For a cheap toaster, take exit 83
The biggest fear is that Germany’s proud carmakers will be relegated to mere producers of “tin cans”. If they lose ownership of the data and software that make self-driving cars move, and control of the display screens inside them, the firms’ margins will get squeezed. There may be a more profitable business in telling a driver that the product he wants is available cheaply at the next autobahn exit than in building the car he is sitting in.
Such worries are not fanciful–nor is the concern that Google and other American tech giants already have too much of a head start. Google, for instance, is benefiting from powerful network effects. Its two core businesses, the search service and the online-advertising platform, feed into each other.
Simply put, the data the firm collects from its many users help improve its search algorithm and the ad selection, which attracts even more users and advertisers, which allows Google to improve its algorithms and infrastructure, and so on.
Yet even if these are real economic issues, the big question is what to do about them. In Berlin many think that regulation is the answer. In particular, Springer has lobbied to get Mr Almunia to squeeze more concessions from Google. Complicating matters for the competition commissioner, two colleagues, Michel Barnier and Günther Oettinger, in charge of the finance and energy portfolios respectively, have come out against the deal.
Lobbying is not the only reason why the settlement is in trouble. Even relatively neutral observers find the deal unsatisfactory. In a “preliminary assessment”, the commission takes the view that Google is “diverting traffic away from competing vertical web-search services”, meaning price-comparison sites.
But the proposed settlement is unlikely to do much to remedy the situation: Google agreed to yield three advertising slots to competitors, but its own results are still shown on top and its rivals have to take part in an auction for their allotted spots.
Whatever the details of the settlement, the goal of Google’s critics in Germany is for regulators to go further and treat the firm as an “essential facility” that is obliged to give its rivals fair access. “We must give serious thought to the possibility of a break-up, in a similar way to the electricity and gas networks,” Mr Gabriel wrote in his FAZ article.

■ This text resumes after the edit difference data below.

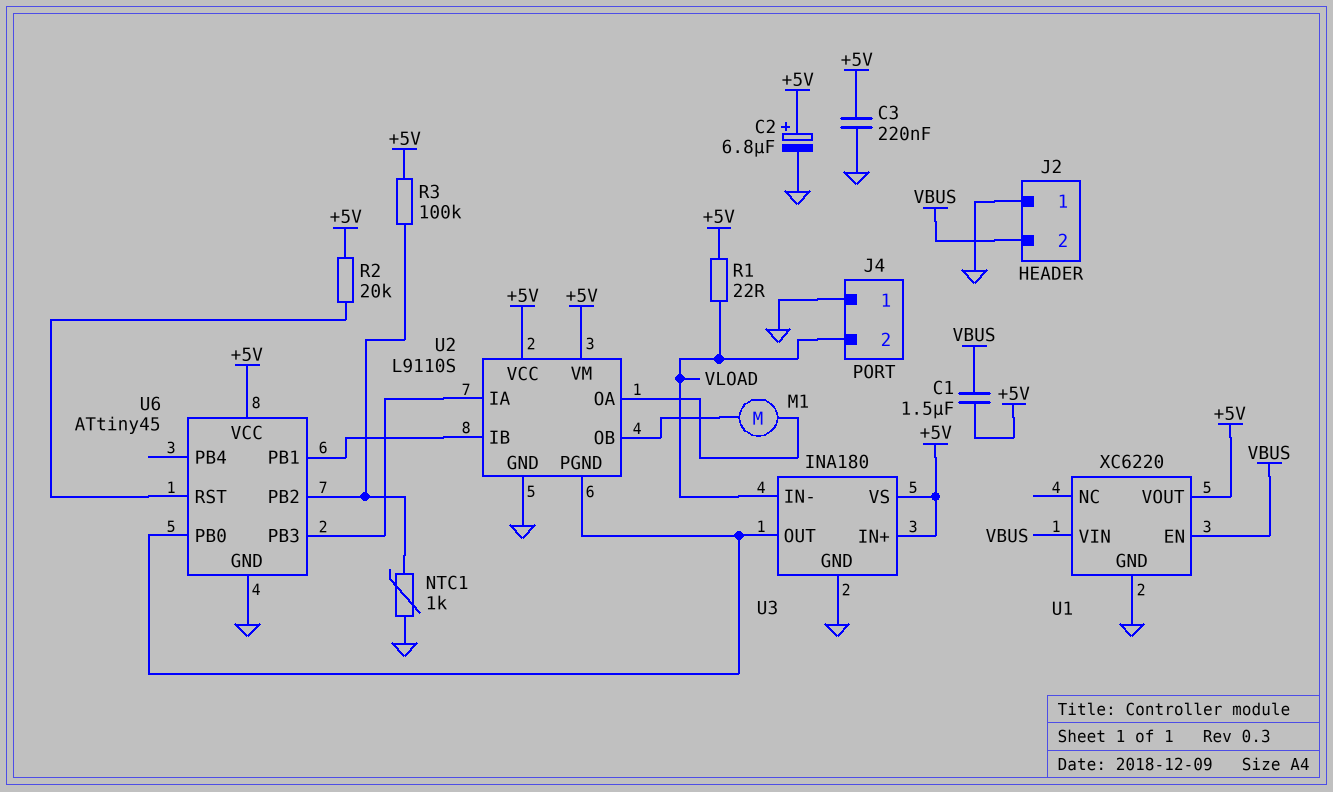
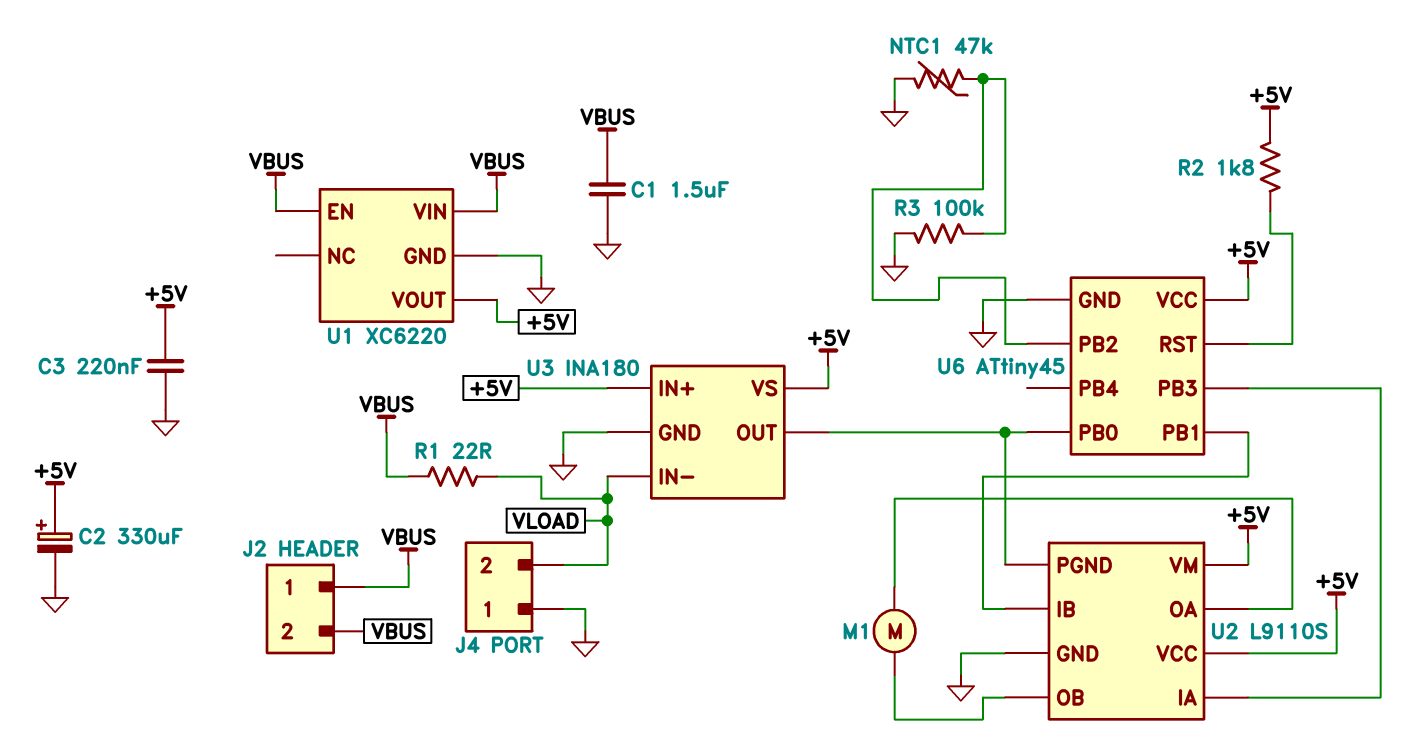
C1: 1.5uF (+5V, VBUS) -> 1.5uF (GND, VBUS)
C2: 6.8uF (plus +5V, minus GND) -> 330uF (plus +5V, minus GND)
J2 pin 1: GND -> VBUS
NTC1: 1k (GND, U6/PB2) -> 47k (GND, U6/PB2)
R1: 22 (+5V, VLOAD) -> 22 (VBUS, VLOAD)
R2: 20k (+5V, U6/RST) -> 1.8k (+5V, U6/RST)
R3: 100k (+5V, U6/PB2) -> 100k (GND, U6/PB2)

Treating Google as an essential facility would be going too far. Network effects and Google’s high market share notwithstanding, it would not be infeasible to duplicate its infrastructure, says the Bundeskartellamt, Germany’s competition authority, in an internal report. In any case, it could not be forced to give rivals fair access without changing competition law.
Competition experts’ assessments, and the law, may change should Google really become evil and go for world domination. But in the meantime Germany’s government would do better to focus on where it can make a difference: creating an environment in which digital innovation can flourish.
Yet in this department, political energy is lacking: a recently presented “digital agenda” is no more than a wishlist; an effort to help Germany’s industry create a common data platform, called “Industry 4.0”, is languishing; and German startups consistently complain of the many bureaucratic barriers keep them from growing. Going after Google may be politically convenient, but it is hardly good policy.